Two separate orders by the Supreme Court, temporarily restraining co-equal branches of government from proceeding with their actions until a judgment on pending cases challenging these has been issued, have once more raised the specter of a constitutional crisis.
In the first, the high court stopped the House of Representatives from further acting on impeachment charges filed against the Ombudsman. In the other, the justices ordered the president to restore the head of the Commission on Muslim Filipino Affairs to her position, from which she had been removed on the ground that she was a “midnight appointee,” while her petition is being heard. Both the president and the legislators have protested these orders, calling them unwarranted judicial interference.
Not being a lawyer or a constitutionalist, I must begin by explaining where I’m coming from on questions like these. As a sociologist, I’m interested in the analysis of social processes – like law and politics – and what they tell us about the larger social realities we face as a result of the kind of society we are becoming. These problems are not unique to us. They confront all societies in the course of their transition to a differentiated institutional order.
We often talk of the rule of law as though the law has its origins outside of society, and therefore stands above it as an independent source of authority. Social science has come a long way from this mystical and naturalistic interpretation of law. It sees law instead as a product of society itself — specifically of its politics — that acquires, in the course of its evolution, a level of autonomy appropriate to the growing complexity of society. “Law is frozen politics,” says the legal scholar Roberto Unger. But this sharp formulation does not take into account the other side of the relationship, i.e. how law influences politics.
Law is expected to regulate politics. It must do so as a condition for the maintenance of a stable political order. Nowhere is this more evident than in the importance assigned to a nation’s constitution. A constitution is inseparable from the people in whose name it is written. The constitution “creates” the people for whom it speaks. In the process, it may appear to acquire a life of its own.
We know that the constitution is not a self-implementing document. Most of its provisions have to be enacted by the legislature into specific laws. Its fundamental vision has to be carried out by the executive branch. And the unavoidable gulf between the constitutional text and its shifting meanings has to be bridged by the Supreme Court.
This unity and separation of the powers of government is a precarious one. The unity is held together by the constitution. But, paradoxically, the constitution can do this only to the extent that it can ensure the separation of these powers – meaning, that it equips each of the branches enough powers to restrict the influence of the others on their affairs. The viability of this arrangement is tested at almost every point.

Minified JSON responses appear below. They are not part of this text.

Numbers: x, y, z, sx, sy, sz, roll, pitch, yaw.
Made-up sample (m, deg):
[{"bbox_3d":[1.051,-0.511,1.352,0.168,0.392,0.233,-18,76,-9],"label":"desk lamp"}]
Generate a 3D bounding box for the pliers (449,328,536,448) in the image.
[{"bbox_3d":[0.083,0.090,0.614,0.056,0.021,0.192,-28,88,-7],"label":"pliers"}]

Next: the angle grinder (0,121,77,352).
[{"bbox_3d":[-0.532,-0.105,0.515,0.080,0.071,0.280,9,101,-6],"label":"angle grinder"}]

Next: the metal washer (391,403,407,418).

Supreme Court justices are appointed by the president. But a high court that becomes no more than a tool of politics is next to useless. By the same token, though the President and Congress draw their authority from their election by the people, they can exercise their powers only within the terms of the constitution. But an executive and a legislature that allow their initiatives to be routinely blocked by a court that is insensitive to the context in which the constitution operates face paralysis.
“The constitution is delegated neither to politics nor law exclusively, but simultaneously within and outside each of the two systems,” writes Andreas Philippopoulos-Mihalopoulos, a professor of law at the University of Westminster. This is an interesting rejoinder to the common view that assigns to the Supreme Court the exclusive right to interpret the intentions of the constitution. It reminds us of the need for judicial caution when passing judgment on the actions of political bodies, and equally, of the need for a form of politics that is tempered by respect for the legal framework in which political prerogatives are exercised. In short, courtesy on both sides of the functional divide.
“Courtesy,” curiously, is a word that often appears in the statements of the high court itself. Except that the court tends to see courtesy mainly as something to which it is entitled, rather than as something it must also, as often, extend to the political branches. On Oct. 13, the day the Court issued a status quo order on the petition of Lucman, court spokesman Midas Marquez said that the order covers only the case of Lucman, and not all the pending “midnight appointment” cases. “However,” he added, “the exercise of judicial courtesy may go a long way.” That unfortunate addendum implied, as the Inquirer report understood it, “that Malacanang could use Lucman’s petition in dealing with four other midnight appointees who submitted their respective motions to the Supreme Court.”
In the wake of President Aquino’s strong reaction to the high court’s order, we hear a differently calibrated message from the SC. On Oct. 15, Marquez said: “The fact that the SQA order covers only the Lucman petition shows that it is a class of its own and it cannot be invoked as a blanket remedy for all the so-called midnight appointees.” One wishes he had said this from the start, instead of trailing off with a vague reference to judicial courtesy. I doubt if Malacanang would have been provoked to criticize the SC so directly.